The sequence-length ceiling nobody mentions
Here’s something every tutorial skips: the cuEquivariance CUDA kernel fails on sequences greater than ~2000 residues, even on A100 80GB and H200 141GB cards. It’s not a VRAM problem – community reports show the same error when recycling and diffusion samples are pushed up on smaller sequences too.
The workaround is --no_kernels, which falls back to pure-PyTorch attention. Slower, but it completes. If you’re modeling antibody-antigen complexes or large multimers, plan for this from the start.
Common errors and what to actually do
ImportError: cannot import name 'wrap_triton'– the trifast/torch conflict above. Move to a CUDA version with torch≥2.6 wheels, or go CPU.- “Current GPU compute capability: sm_121… Match found: False” – your card (e.g. NVIDIA GB10) is newer than what your installed PyTorch was compiled for. Reinstall PyTorch from the nightly index matching your CUDA, e.g. cu130.
- CUDA out of memory – drop
--diffusion_samples, drop--recycling_steps, or split batch runs. For long sequences add--no_kernelsbefore increasing card size – kernel memory profile is different from baseline attention. - MSA server timeouts – the default ColabFold endpoint is rate-limited.
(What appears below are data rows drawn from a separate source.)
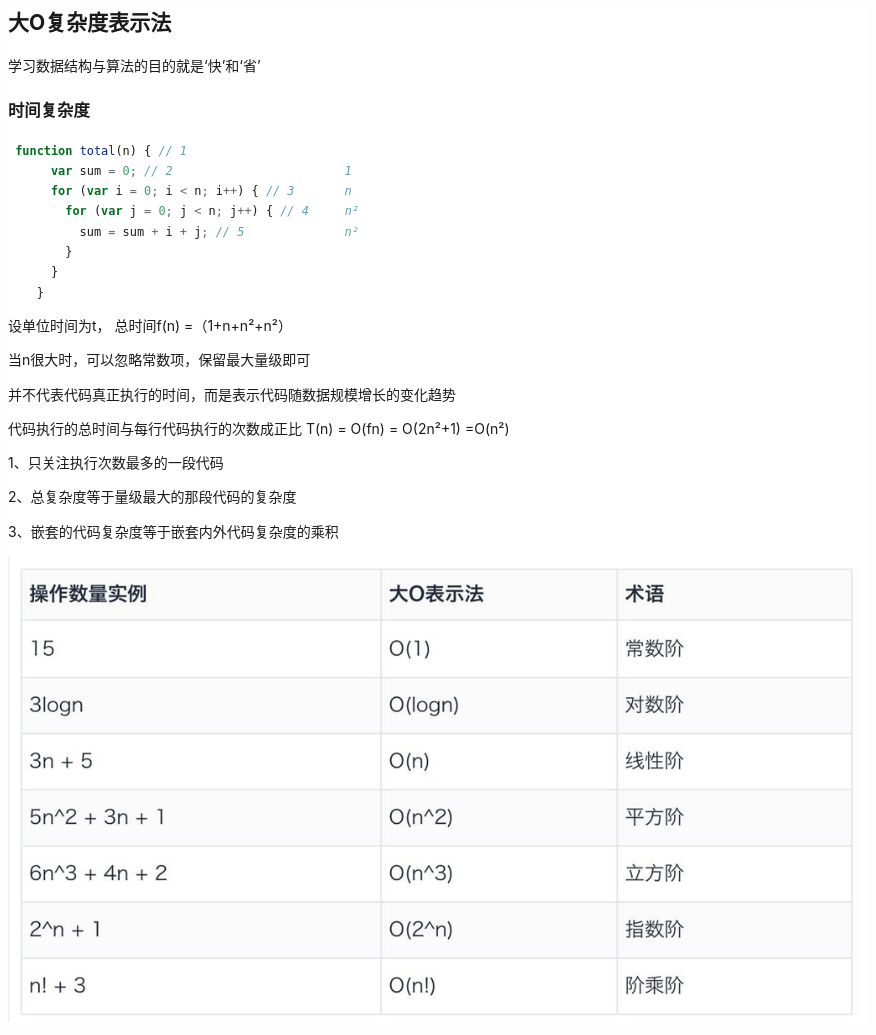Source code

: 

## 大O复杂度表示法

学习数据结构与算法的目的就是‘快’和‘省’

### 时间复杂度

```js
 function total(n) { // 1
      var sum = 0; // 2                        1
      for (var i = 0; i < n; i++) { // 3       n
        for (var j = 0; j < n; j++) { // 4     n²
          sum = sum + i + j; // 5              n²
        }
      }
    }

```

 设单位时间为t， 总时间f(n) =（1+n+n²+n²）

当n很大时，可以忽略常数项，保留最大量级即可

并不代表代码真正执行的时间，而是表示代码随数据规模增长的变化趋势

代码执行的总时间与每行代码执行的次数成正比  T(n) = O(fn) = O(2n²+1) =O(n²)

1、只关注执行次数最多的一段代码

2、总复杂度等于量级最大的那段代码的复杂度

3、嵌套的代码复杂度等于嵌套内外代码复杂度的乘积

 ![img](image/16812f18bf33e11c.png) 
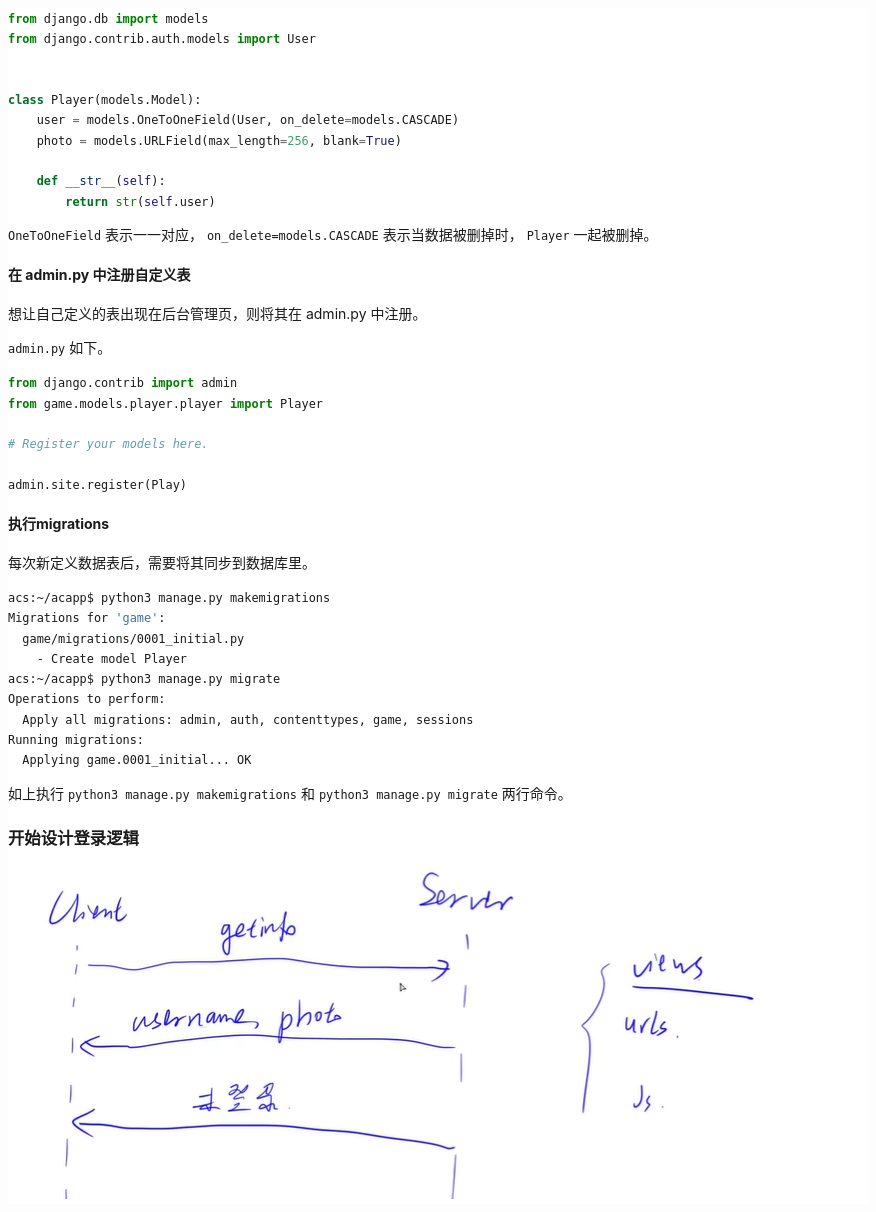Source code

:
 ```python
from django.db import models
from django.contrib.auth.models import User


class Player(models.Model):
    user = models.OneToOneField(User, on_delete=models.CASCADE)
    photo = models.URLField(max_length=256, blank=True)

    def __str__(self):
        return str(self.user)
```

`OneToOneField` 表示一一对应， `on_delete=models.CASCADE` 表示当数据被删掉时， `Player` 一起被删掉。

#### 在 admin.py 中注册自定义表

想让自己定义的表出现在后台管理页，则将其在 admin.py 中注册。

`admin.py` 如下。

```python
from django.contrib import admin
from game.models.player.player import Player

# Register your models here.

admin.site.register(Play)
```

#### 执行migrations

每次新定义数据表后，需要将其同步到数据库里。

```bash
acs:~/acapp$ python3 manage.py makemigrations
Migrations for 'game':
  game/migrations/0001_initial.py
    - Create model Player
acs:~/acapp$ python3 manage.py migrate   
Operations to perform:
  Apply all migrations: admin, auth, contenttypes, game, sessions
Running migrations:
  Applying game.0001_initial... OK
```

如上执行 `python3 manage.py makemigrations` 和 `python3 manage.py migrate` 两行命令。

### 开始设计登录逻辑

![](./images/2021112201.png)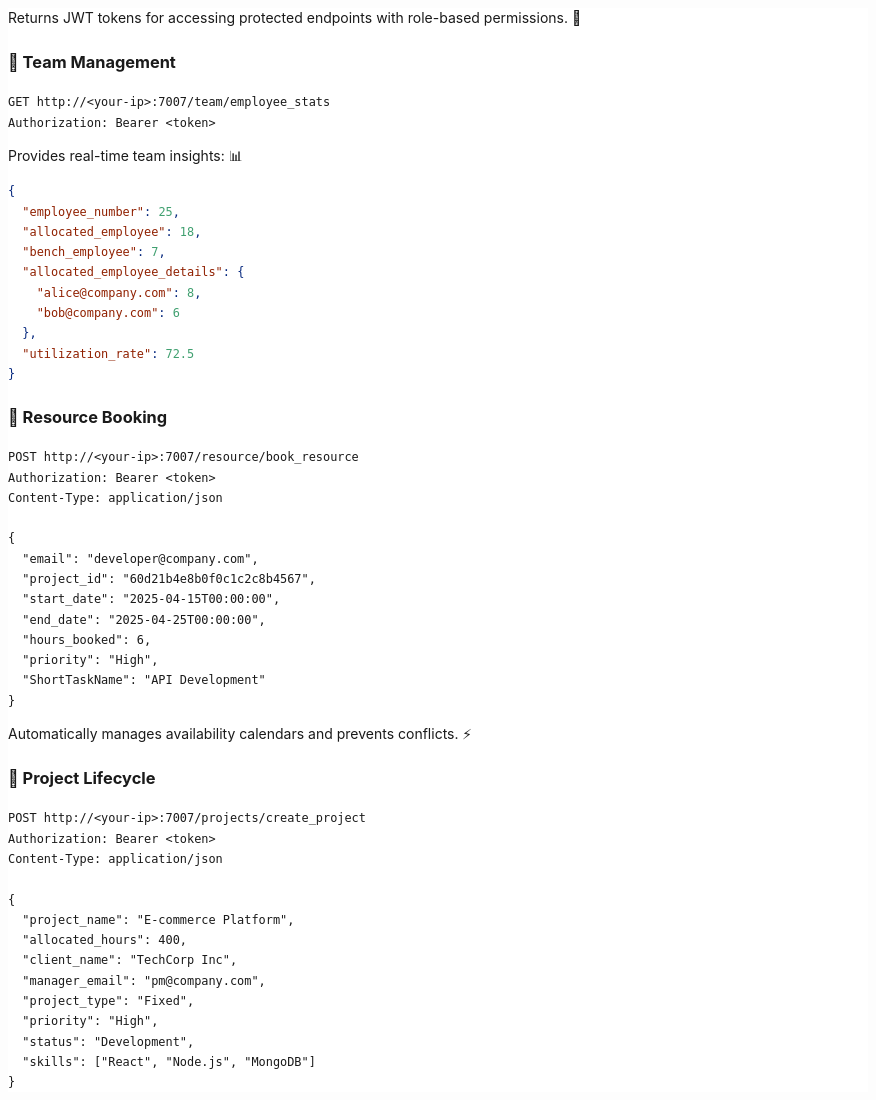 Returns JWT tokens for accessing protected endpoints with role-based permissions. 🎫

### 👥 Team Management
```http
GET http://<your-ip>:7007/team/employee_stats
Authorization: Bearer <token>
```

Provides real-time team insights: 📊
```json
{
  "employee_number": 25,
  "allocated_employee": 18,
  "bench_employee": 7,
  "allocated_employee_details": {
    "alice@company.com": 8,
    "bob@company.com": 6
  },
  "utilization_rate": 72.5
}
```

### 📅 Resource Booking
```http
POST http://<your-ip>:7007/resource/book_resource
Authorization: Bearer <token>
Content-Type: application/json

{
  "email": "developer@company.com",
  "project_id": "60d21b4e8b0f0c1c2c8b4567",
  "start_date": "2025-04-15T00:00:00",
  "end_date": "2025-04-25T00:00:00",
  "hours_booked": 6,
  "priority": "High",
  "ShortTaskName": "API Development"
}
```

Automatically manages availability calendars and prevents conflicts. ⚡

### 🚀 Project Lifecycle
```http
POST http://<your-ip>:7007/projects/create_project
Authorization: Bearer <token>
Content-Type: application/json

{
  "project_name": "E-commerce Platform",
  "allocated_hours": 400,
  "client_name": "TechCorp Inc",
  "manager_email": "pm@company.com",
  "project_type": "Fixed",
  "priority": "High",
  "status": "Development",
  "skills": ["React", "Node.js", "MongoDB"]
}
```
For batch screening, run
boltz msaonce to download UniRef30 locally and skip the network entirely.
Upgrading and uninstalling
Upgrades are trivial: pip install boltz -U inside the same venv. Weights download separately on first run after upgrade if the model schema changed. Pin a version (boltz==2.2.1) in production scripts so reruns stay reproducible.
To uninstall fully:
pip uninstall boltz trifast cuequivariance-torch
rm -rf ~/.boltz/ # cached weights and MSA dbs
rm -rf ~/.cache/nim/ # if you used the NIM container
The MSA database directory can be hundreds of GB if you ran boltz msa --db all. Check it before deleting your venv and forgetting where the disk went.
FAQ
Does Boltz-2 run on Apple Silicon or AMD GPUs?
No CUDA, no acceleration. You can install the CPU build on macOS and it’ll predict, but expect minutes-to-hours per structure. There’s a Tenstorrent fork by Moritz Thüning for that hardware family – interesting if you have access, irrelevant for most labs.
Is the NIM container really worth it over pip?
If you’re deploying for a team that wants an HTTP API and you already have NGC access, yes – it sidesteps every Python-version headache in this article. If you’re a single researcher iterating on YAML inputs locally, pip is simpler and the feedback loop is faster. The NIM also locks you to whatever model version NVIDIA ships in the image, while pip tracks PyPI more closely.
Can I retrain Boltz-2 on my own data?
Not yet, officially. The repo says updated training code for Boltz-2 is coming, and current training instructions cover Boltz-1. If you’re planning a fine-tune, watch the release notes – or use Boltz-1 training as a structural template until the v2 pipeline lands.
Next step: spin up a fresh venv right now, run nvidia-smi, match it to a torch wheel that exists, and get the test YAML above producing a CIF file. Once that loop works, swap in a real protein from your project and start a single-sample run with --diffusion_samples 1 to measure wall-clock time on your hardware. That number tells you whether to invest in local install or move straight to NIM or a managed platform.